Younger Pennsylvania residents may think that it is premature to think about an estate plan, but having one is important for adults of all ages. Younger people might also think that they do not need an estate plan until they have children, but this is not the case. Single individuals need to protect their income and make a plan for their care in case they are incapacitated. Partnered individuals need to make sure that their partner is cared for. When a person is young and healthy is one of the best times to begin thinking about an estate plan.
If there is no will, the state law of intestacy will govern how assets are distributed. This will require court proceedings that can be expensive and time-consuming, and it can result in beneficiaries getting less than they would have with a will.
People may be tempted to use a do-it-yourself will, especially if their own financial situation seems fairly simple, but this can have pitfalls.

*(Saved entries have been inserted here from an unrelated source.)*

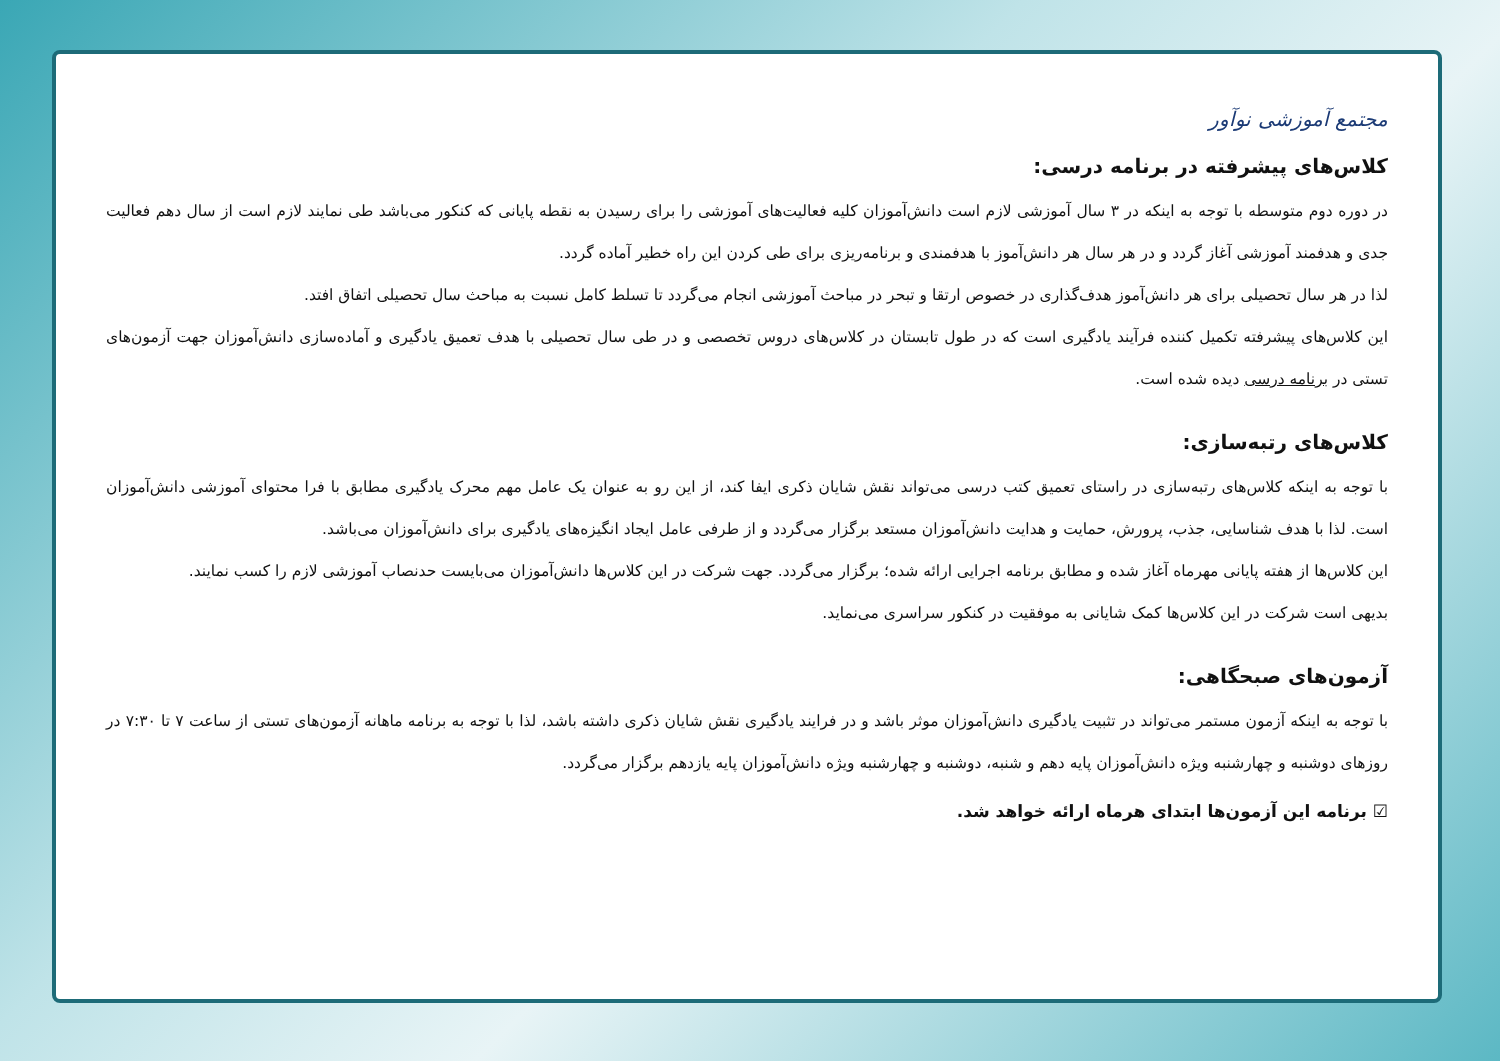مجتمع آموزشی نوآور
کلاس‌های پیشرفته در برنامه درسی:
در دوره دوم متوسطه با توجه به اینکه در ۳ سال آموزشی لازم است دانش‌آموزان کلیه فعالیت‌های آموزشی را برای رسیدن به نقطه پایانی که کنکور می‌باشد طی نمایند لازم است از سال دهم فعالیت جدی و هدفمند آموزشی آغاز گردد و در هر سال هر دانش‌آموز با هدفمندی و برنامه‌ریزی برای طی کردن این راه خطیر آماده گردد.
لذا در هر سال تحصیلی برای هر دانش‌آموز هدف‌گذاری در خصوص ارتقا و تبحر در مباحث آموزشی انجام می‌گردد تا تسلط کامل نسبت به مباحث سال تحصیلی اتفاق افتد.
این کلاس‌های پیشرفته تکمیل کننده فرآیند یادگیری است که در طول تابستان در کلاس‌های دروس تخصصی و در طی سال تحصیلی با هدف تعمیق یادگیری و آماده‌سازی دانش‌آموزان جهت آزمون‌های تستی در برنامه درسی دیده شده است.
کلاس‌های رتبه‌سازی:
با توجه به اینکه کلاس‌های رتبه‌سازی در راستای تعمیق کتب درسی می‌تواند نقش شایان ذکری ایفا کند، از این رو به عنوان یک عامل مهم محرک یادگیری مطابق با فرا محتوای آموزشی دانش‌آموزان است. لذا با هدف شناسایی، جذب، پرورش، حمایت و هدایت دانش‌آموزان مستعد برگزار می‌گردد و از طرفی عامل ایجاد انگیزه‌های یادگیری برای دانش‌آموزان می‌باشد.
این کلاس‌ها از هفته پایانی مهرماه آغاز شده و مطابق برنامه اجرایی ارائه شده؛ برگزار می‌گردد. جهت شرکت در این کلاس‌ها دانش‌آموزان می‌بایست حدنصاب آموزشی لازم را کسب نمایند.
بدیهی است شرکت در این کلاس‌ها کمک شایانی به موفقیت در کنکور سراسری می‌نماید.
آزمون‌های صبحگاهی:
با توجه به اینکه آزمون مستمر می‌تواند در تثبیت یادگیری دانش‌آموزان موثر باشد و در فرایند یادگیری نقش شایان ذکری داشته باشد، لذا با توجه به برنامه ماهانه آزمون‌های تستی از ساعت ۷ تا ۷:۳۰ در روزهای دوشنبه و چهارشنبه ویژه دانش‌آموزان پایه دهم و شنبه، دوشنبه و چهارشنبه ویژه دانش‌آموزان پایه یازدهم برگزار می‌گردد.
☑ برنامه این آزمون‌ها ابتدای هرماه ارائه خواهد شد.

These types of wills often do not address a person's particular situation, and it is easy to make errors that could cause a part of the will be to invalid or to delay the distribution of property. Individuals should also plan to review their estate plan annually to respond to changes in the family, in their financial position and in tax and laws that pertain to estate planning.
Even those people who have a valid will may not have enough protection to provide for future contingencies. An estate planning attorney may often recommend that a client consider such documents as powers of attorney that would grant a trusted individual the right to make financial or health care decisions should the principal become incapacitated.